Additional investments are also underway. MSM Cement is planning a three-million-tonne plant in Kebbi State, while Resident Cement intends to establish a 10-million-tonne facility in Bauchi State.

Record Profits Raise Questions

The country’s three leading cement manufacturers generated more than ₦6.53 trillion in combined revenue in 2025, while their after-tax profits climbed to about ₦1.65 trillion—representing a 142 per cent increase compared with 2024.

The strong financial performance has intensified public debate over cement pricing, with critics questioning whether consumers are paying more than necessary despite the industry’s massive production capacity.

Many stakeholders argue that record corporate earnings are difficult to reconcile with Nigeria’s worsening housing shortage and rising construction costs.

Manufacturers Cite Rising Production Costs

Cement producers insist that local manufacturing remains expensive, pointing to rising energy, logistics and operational costs.

According to industry players, cement production depends heavily on gas, coal, diesel and alternative fuels to power kilns and generators. They also cite the removal of fuel subsidies, higher energy prices and the depreciation of the naira as major factors driving up the cost of imported machinery, spare parts, packaging materials and production inputs.

Manufacturers further argue that poor infrastructure significantly increases transportation costs, as many cement plants are located far from key consumption centres. Industry estimates suggest logistics account for between 30 and 40 per cent of the final retail price.

Labour expenses, financing costs, inflation and equipment maintenance have also contributed to rising production costs.

Industry operators were quoted as saying that strong market demand provides little commercial incentive for manufacturers to lower prices.

Federal Government Pushes for Lower Prices

Concerned about the impact of high cement prices on public infrastructure projects, Minister of Works David Umahi has urged manufacturers to reduce their prices.

Umahi warned that expensive cement is driving up the cost of roads and other government projects, forcing repeated contract reviews.

He disclosed that the Federal Government would begin formal discussions with cement manufacturers from July 1, 2026, aimed at securing lower prices while encouraging further investment in production capacity.

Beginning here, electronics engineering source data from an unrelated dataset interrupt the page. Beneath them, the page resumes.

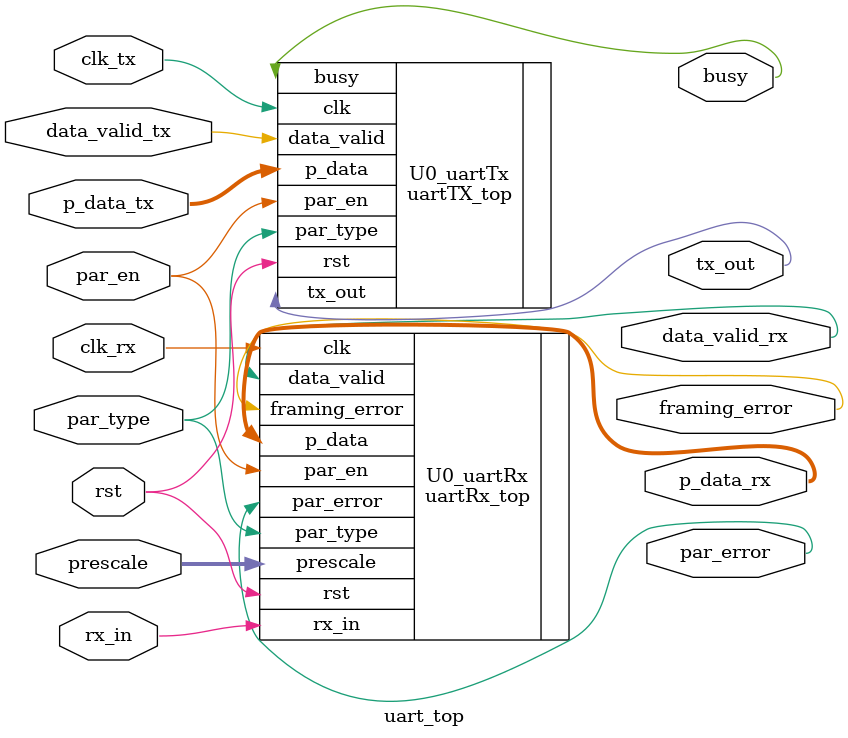
<source format=v>
module uart_top#(
parameter dataWidth = 8
)(
input   wire [dataWidth-1:0]    p_data_tx,
input   wire                    data_valid_tx,
input   wire                    par_en,
input   wire                    par_type,
input   wire                    rx_in,
input   wire [5:0]              prescale,
input   wire                    clk_tx,
input   wire                    clk_rx,
input   wire                    rst,
output  wire                    tx_out,
output  wire                    busy,
output  wire                    data_valid_rx,
output  wire [dataWidth-1:0]    p_data_rx,
output  wire                    par_error,
output  wire                    framing_error
);

uartTX_top #(
    .dataWidth(dataWidth)
) U0_uartTx(
.p_data(p_data_tx),
.data_valid(data_valid_tx),
.par_en(par_en),
.par_type(par_type),
.clk(clk_tx),
.rst(rst),
.tx_out(tx_out),
.busy(busy)
);

uartRx_top #(
    .dataWidth(dataWidth)
) U0_uartRx(
.rx_in(rx_in),
.prescale(prescale),
.par_en(par_en),
.par_type(par_type),
.clk(clk_rx),
.rst(rst),
.data_valid(data_valid_rx),
.p_data(p_data_rx),
.par_error(par_error),
.framing_error(framing_error)
);

endmodule
</source>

According to the minister, more affordable cement would benefit both government infrastructure projects and private home builders.

Housing Deficit Worsens Pressure

Nigeria’s housing deficit is estimated at more than 16 million units, making cement one of the country’s most critical construction materials.

Experts warn that rising cement prices continue to increase the cost of building homes, schools, roads and other infrastructure, placing additional financial pressure on governments, developers and individual homeowners.

President of the Real Estate Developers Association of Nigeria, Oba Akintoye Adeoye, described cement prices as one of the biggest obstacles to affordable housing.

Similarly, Executive Director of the Housing Development Advocacy Network (HDAN), Festus Adebayo, called for targeted government policies to make cement more affordable.

He recommended concessionary energy support for manufacturers, improved gas supply, more reliable electricity, duty waivers on essential production equipment and incentives for new investors to increase competition in the industry.

According to Adebayo, reducing production costs and expanding competition could eventually translate into lower market prices.

Estate surveyor and valuer Sola Enitan argued that while Nigeria’s cement industry has achieved remarkable production success, it has failed to deliver affordable prices for consumers.

He urged the Federal Government to strengthen oversight through the Federal Competition and Consumer Protection Commission by establishing a dedicated “Cement Competition Desk” to monitor pricing practices and possible market dominance.

Enitan also proposed reforms including a “use-it-or-lose-it” policy for limestone quarry licences, mandatory publication of plant utilisation and ex-factory prices, benchmark pricing to discourage excessive retail mark-ups, improved rail connections to major cement plants, and greater participation of independent distributors to encourage competition within the supply chain.